* DIRECTIONS
Each record, word for word and stripped of pictures, is what the answer should contain.

[Content revision data]
>>>

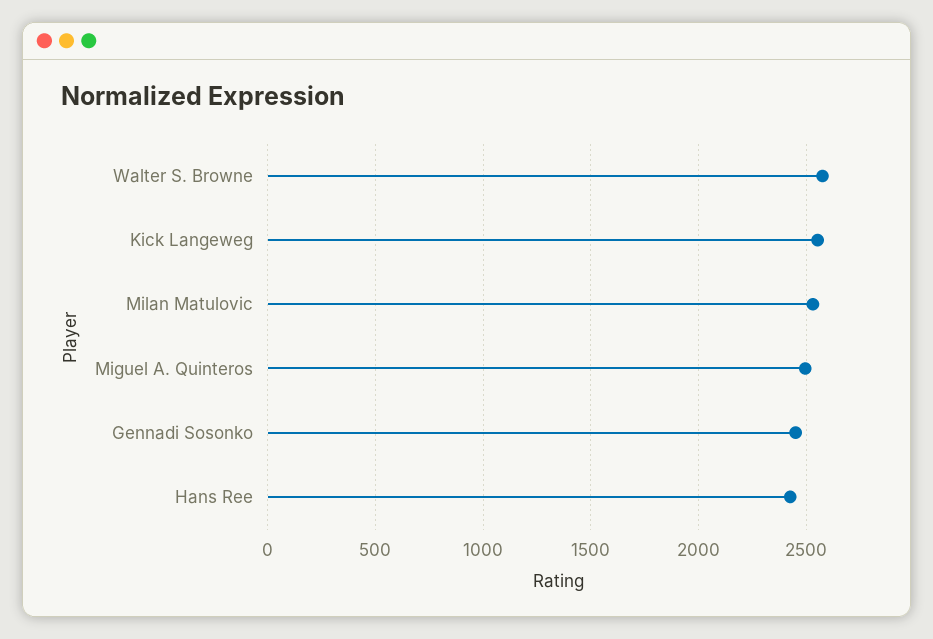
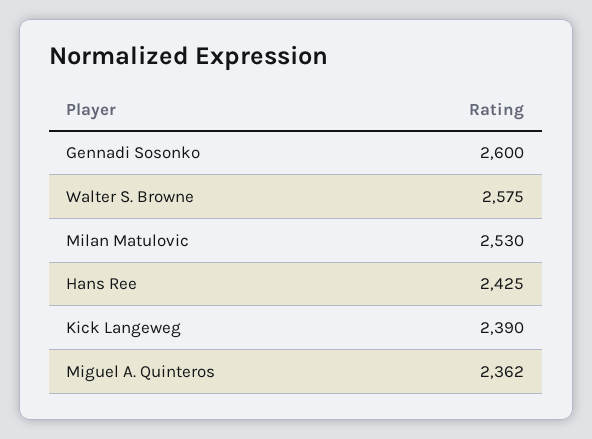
Kick Langeweg: 2550 -> 2390
Miguel A. Quinteros: 2500 -> 2362
Gennadi Sosonko: 2450 -> 2600

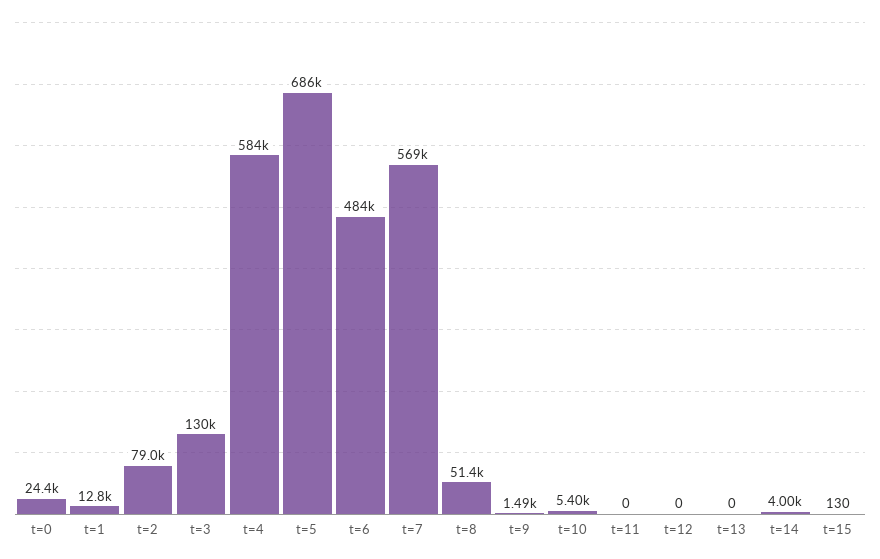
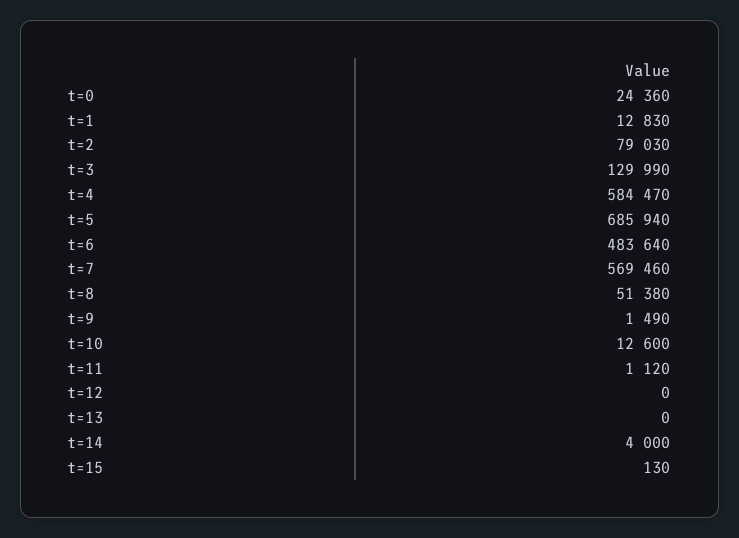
t=10: 5400 -> 12600
t=11: 0 -> 1120

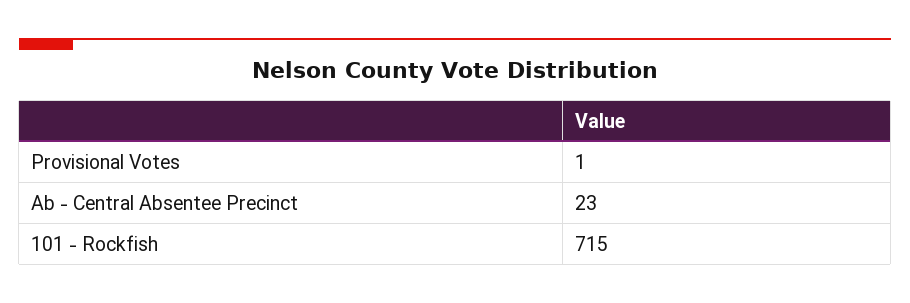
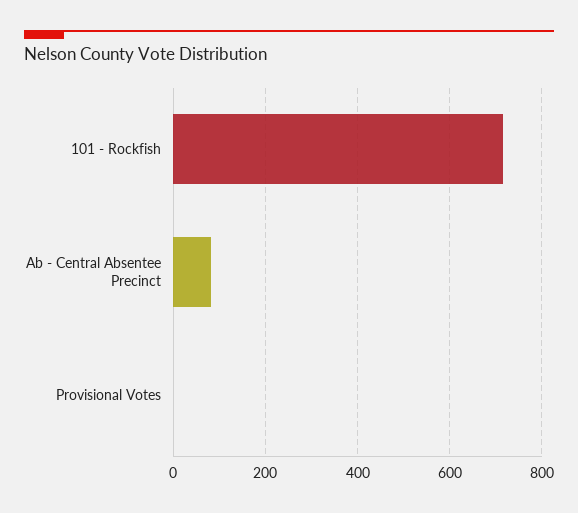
Ab - Central Absentee Precinct: 23 -> 80

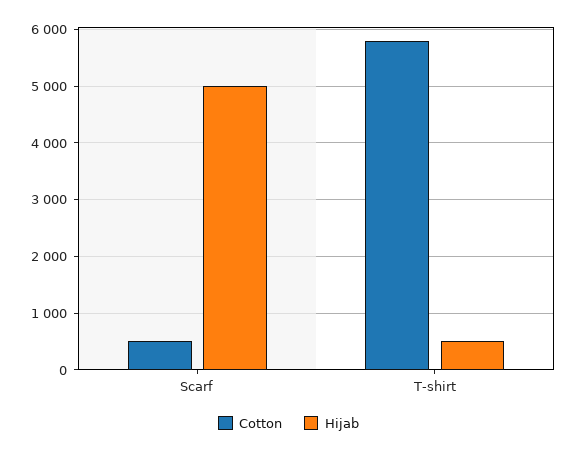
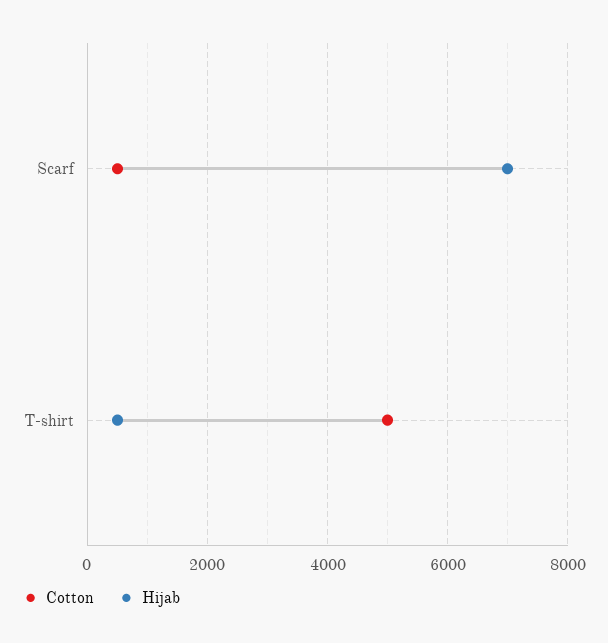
Hijab, Scarf: 5000 -> 7000
Cotton, T-shirt: 5800 -> 5000

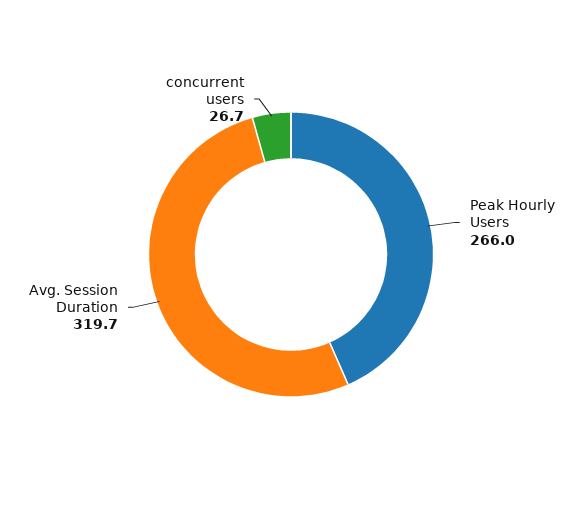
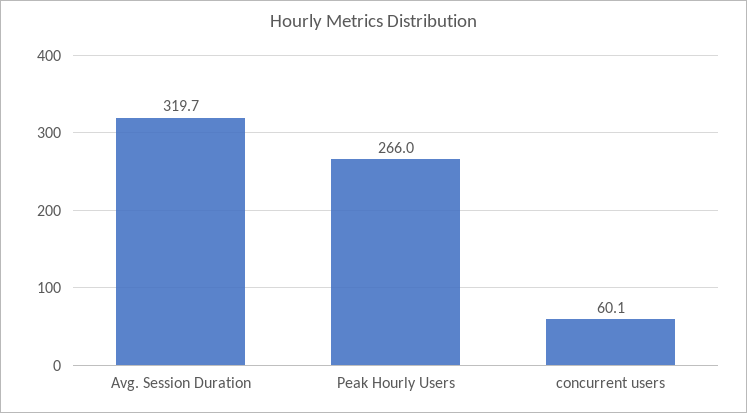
concurrent users: 26.7 -> 60.1

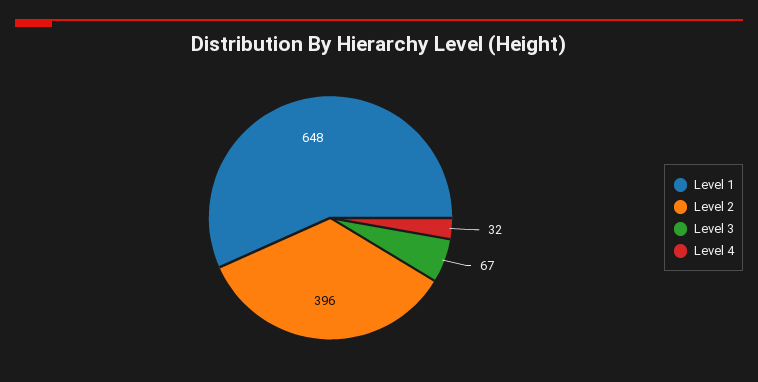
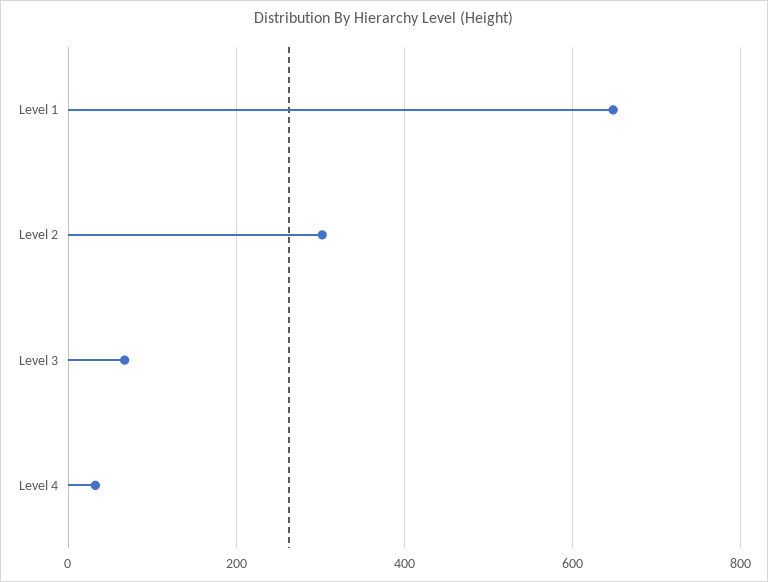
Level 2: 396 -> 300

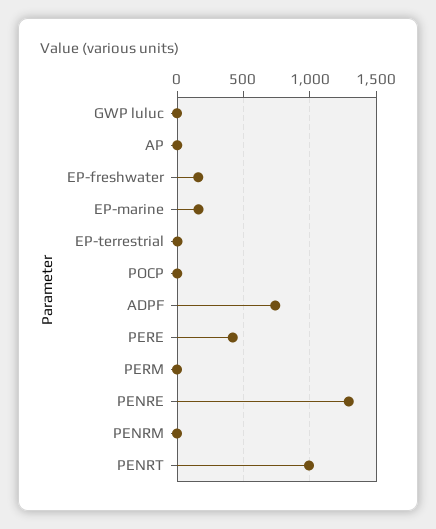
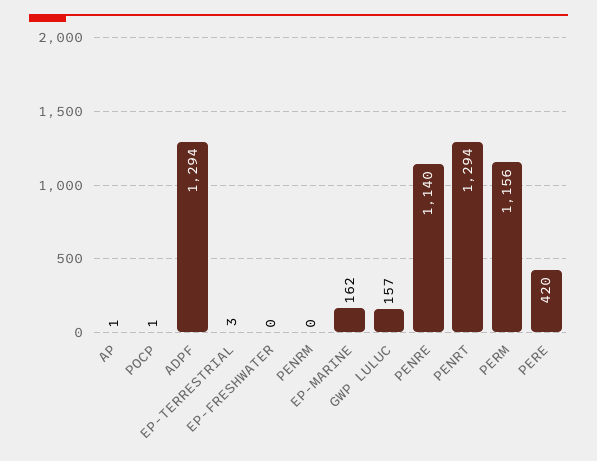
GWP luluc: 0 -> 157
EP-freshwater: 150 -> 0
ADPF: 750 -> 1294
PERM: 0 -> 1156
PENRE: 1300 -> 1140
PENRT: 1000 -> 1294

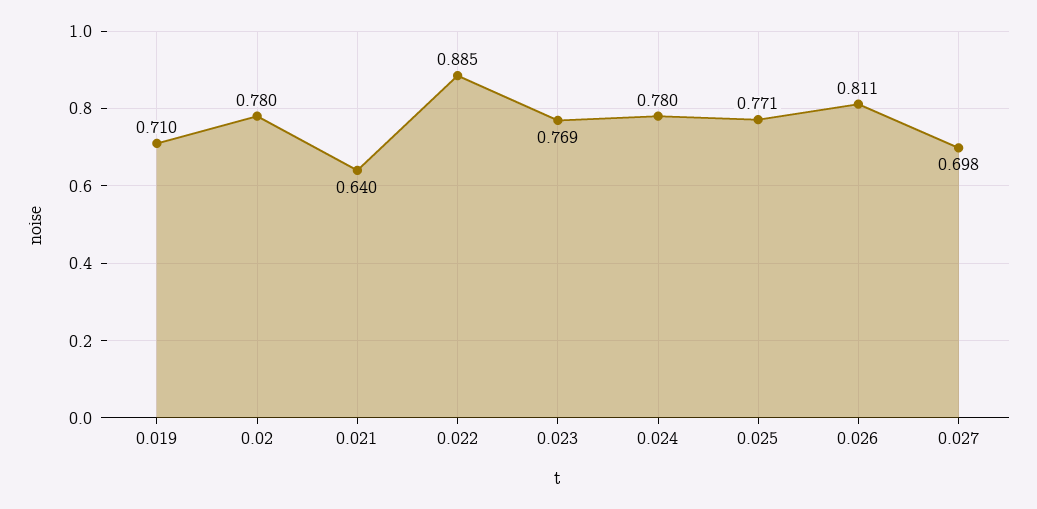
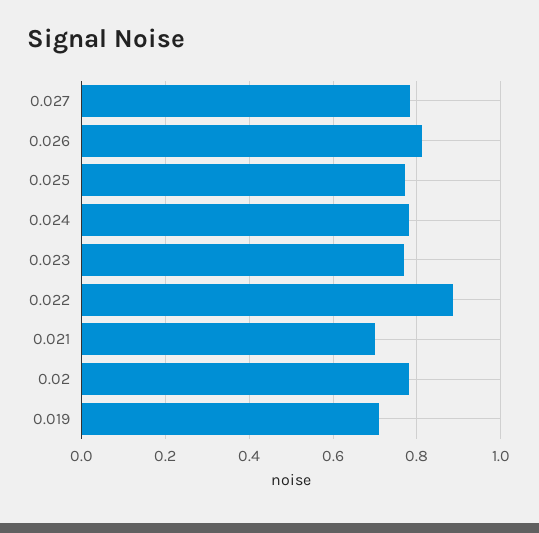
0.021: 0.64 -> 0.7
0.027: 0.698 -> 0.78

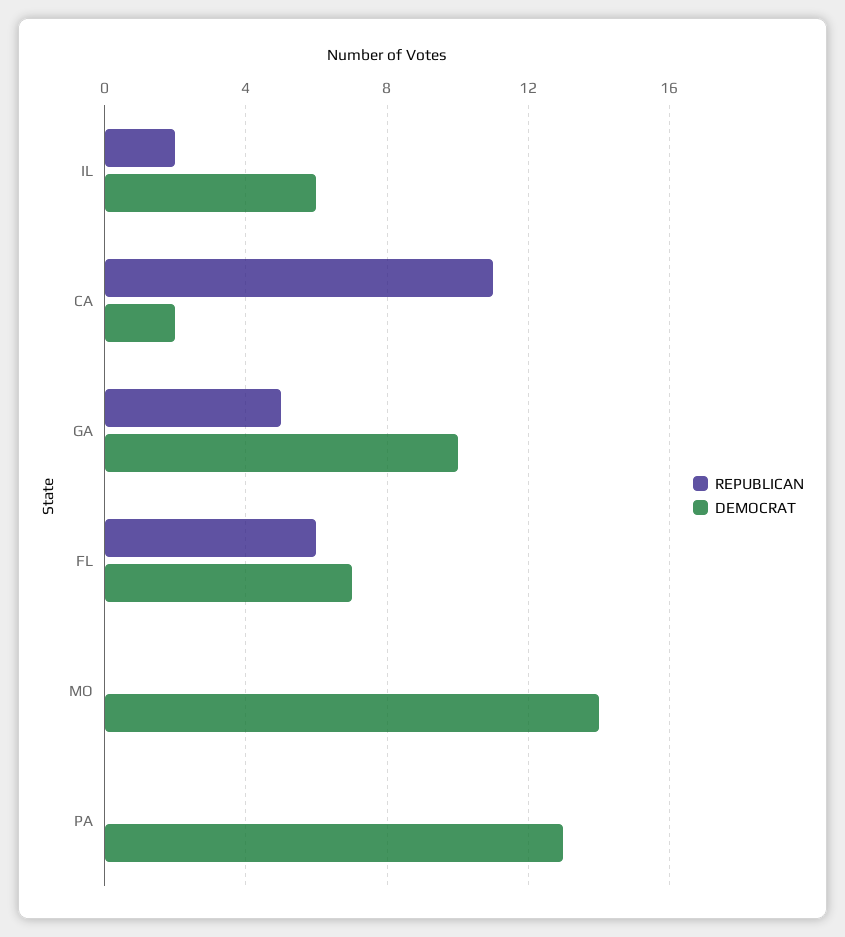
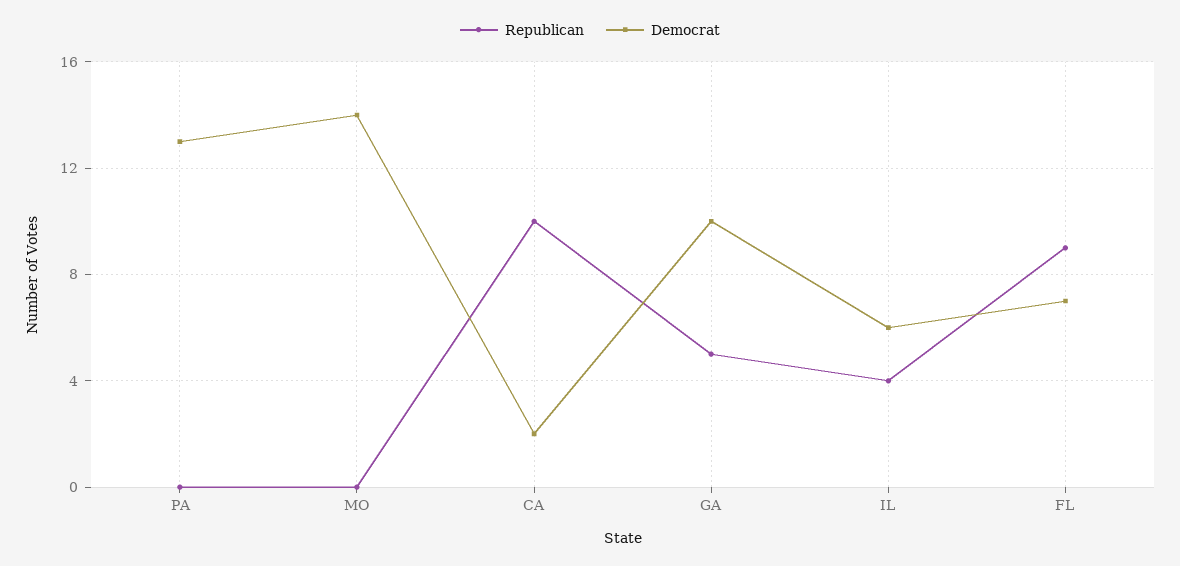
REPUBLICAN, IL: 2 -> 4
REPUBLICAN, CA: 11 -> 10
REPUBLICAN, FL: 6 -> 9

<<<

* WORKED SOLUTION
Kick Langeweg: 2550 -> 2390
Miguel A. Quinteros: 2500 -> 2362
Gennadi Sosonko: 2450 -> 2600

t=10: 5400 -> 12600
t=11: 0 -> 1120

Ab - Central Absentee Precinct: 23 -> 80

Hijab, Scarf: 5000 -> 7000
Cotton, T-shirt: 5800 -> 5000

concurrent users: 26.7 -> 60.1

Level 2: 396 -> 300

GWP luluc: 0 -> 157
EP-freshwater: 150 -> 0
ADPF: 750 -> 1294
PERM: 0 -> 1156
PENRE: 1300 -> 1140
PENRT: 1000 -> 1294

0.021: 0.64 -> 0.7
0.027: 0.698 -> 0.78

REPUBLICAN, IL: 2 -> 4
REPUBLICAN, CA: 11 -> 10
REPUBLICAN, FL: 6 -> 9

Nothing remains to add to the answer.